La ministre de la culture démissionaire, Cho Yoon-Sun, le 20 janvier à Séoul. | JUNG YEON-JE / AFP

La ministre sud-coréenne de la culture a démissionné samedi 21 janvier après avoir été arrêtée pour avoir constitué une « liste noire » de quelque dix mille artistes critiques de la présidente destituée Park Geun-hye, a annoncé l’agence Yonhap. Cho Yoon-sun aurait agi ainsi pour les priver de subventions gouvernementales et d’investissements privés et les placer sous la surveillance des autorités.

Elle a remis sa démission au premier ministre Hwang Kyo-Ahn, qui l’a aussitôt acceptée, a précisé l’agence de presse sud-coréenne. Mme Cho a pris cette décision après que le tribunal de Séoul a émis un mandat d’arrêt à son encontre, pour abus de pouvoir et parjure.

Agée de 50 ans et souvent qualifiée dans les médias locaux comme « la Cendrillon de [la présidente] Park », est une fervente partisane de la chef de l’Etat destituée, pour qui elle avait également servi en tant que ministre pour l’égalité des genres.

Le même tribunal de Séoul a également émis un mandat d’arrêt à l’encontre de Kim Ki-choon, ancien chef de cabinet de Mme Park.
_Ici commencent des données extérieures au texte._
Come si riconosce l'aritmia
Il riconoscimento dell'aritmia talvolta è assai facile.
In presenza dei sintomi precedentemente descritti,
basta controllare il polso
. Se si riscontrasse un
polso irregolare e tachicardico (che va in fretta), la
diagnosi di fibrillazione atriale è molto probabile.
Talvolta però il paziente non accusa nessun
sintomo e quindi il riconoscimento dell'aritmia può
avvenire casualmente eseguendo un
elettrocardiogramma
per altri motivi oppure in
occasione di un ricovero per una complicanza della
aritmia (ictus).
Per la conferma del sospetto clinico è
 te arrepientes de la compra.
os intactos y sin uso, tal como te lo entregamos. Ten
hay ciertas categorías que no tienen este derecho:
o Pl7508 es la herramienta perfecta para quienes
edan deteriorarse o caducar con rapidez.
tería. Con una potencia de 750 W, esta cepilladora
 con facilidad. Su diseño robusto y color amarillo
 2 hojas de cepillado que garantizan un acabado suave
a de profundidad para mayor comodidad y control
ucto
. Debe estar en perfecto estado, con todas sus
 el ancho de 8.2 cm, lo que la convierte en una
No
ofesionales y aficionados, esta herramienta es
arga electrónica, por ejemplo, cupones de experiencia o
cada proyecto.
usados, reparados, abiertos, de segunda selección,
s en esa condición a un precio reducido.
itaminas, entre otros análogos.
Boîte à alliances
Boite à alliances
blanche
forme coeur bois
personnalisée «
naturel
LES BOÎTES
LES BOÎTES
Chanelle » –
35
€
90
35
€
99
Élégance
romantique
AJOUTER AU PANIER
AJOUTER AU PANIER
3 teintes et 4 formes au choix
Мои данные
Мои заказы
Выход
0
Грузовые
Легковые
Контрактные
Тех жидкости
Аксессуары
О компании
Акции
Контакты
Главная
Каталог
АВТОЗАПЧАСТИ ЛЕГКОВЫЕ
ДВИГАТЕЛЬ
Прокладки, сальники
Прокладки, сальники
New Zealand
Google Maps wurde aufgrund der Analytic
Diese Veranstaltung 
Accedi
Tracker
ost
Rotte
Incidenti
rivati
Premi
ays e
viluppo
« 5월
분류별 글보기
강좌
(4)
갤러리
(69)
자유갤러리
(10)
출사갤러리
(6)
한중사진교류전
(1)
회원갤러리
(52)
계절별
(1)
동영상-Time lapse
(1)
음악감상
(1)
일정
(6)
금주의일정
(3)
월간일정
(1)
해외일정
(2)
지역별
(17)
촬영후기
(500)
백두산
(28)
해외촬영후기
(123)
Il est accusé d’avoir demandé à Mme Cho d’établir cette liste d’artistes « gauchisants ». « Les charges sont vérifiées, et il y a des risques que les accusés cherchent à détruire des preuves », a précisé le magistrat à l’origine de la procédure.

Ressentiment dans le pays

Dans cette « liste noire » figurent des artistes appartenant tant au milieu du cinéma que du théâtre ou de la musique, ou encore de la littérature, représentant un véritable Who’s who de la scène artistique sud-coréenne. Parmi les personnes visées, la romancière Han Kang, vainqueur en 2016 du Man Booker Prize, l’un des principaux prix littéraires pour les écrivains de langue anglaise, ou encore Park Chan-wook, le réalisateur de Old boy, qui avait remporté le Grand Prix du festival de Cannes, en 2004.

Plusieurs des artistes ciblés ont exprimé leur soutien aux partis de l’opposition ou ont critiqué l’administration de Park Geun-hye ou celle de son père, Park Chung-hee, qui a dirigé le pays de 1961 à 1979.

L’existence de cette « liste noire » a suscité beaucoup de ressentiment dans le pays, ravivant précisément les souvenirs de la dictature militaire des années 1960 à 1980, au cours desquelles le monde de la presse, des arts et des spectacles subissait une censure stricte.

Park Geun-hye a été destituée par le Parlement le mois dernier, en raison d’un vaste scandale de corruption. Sa destitution est encore en cours d’examen par la Cour constitutionnelle sud-coréenne.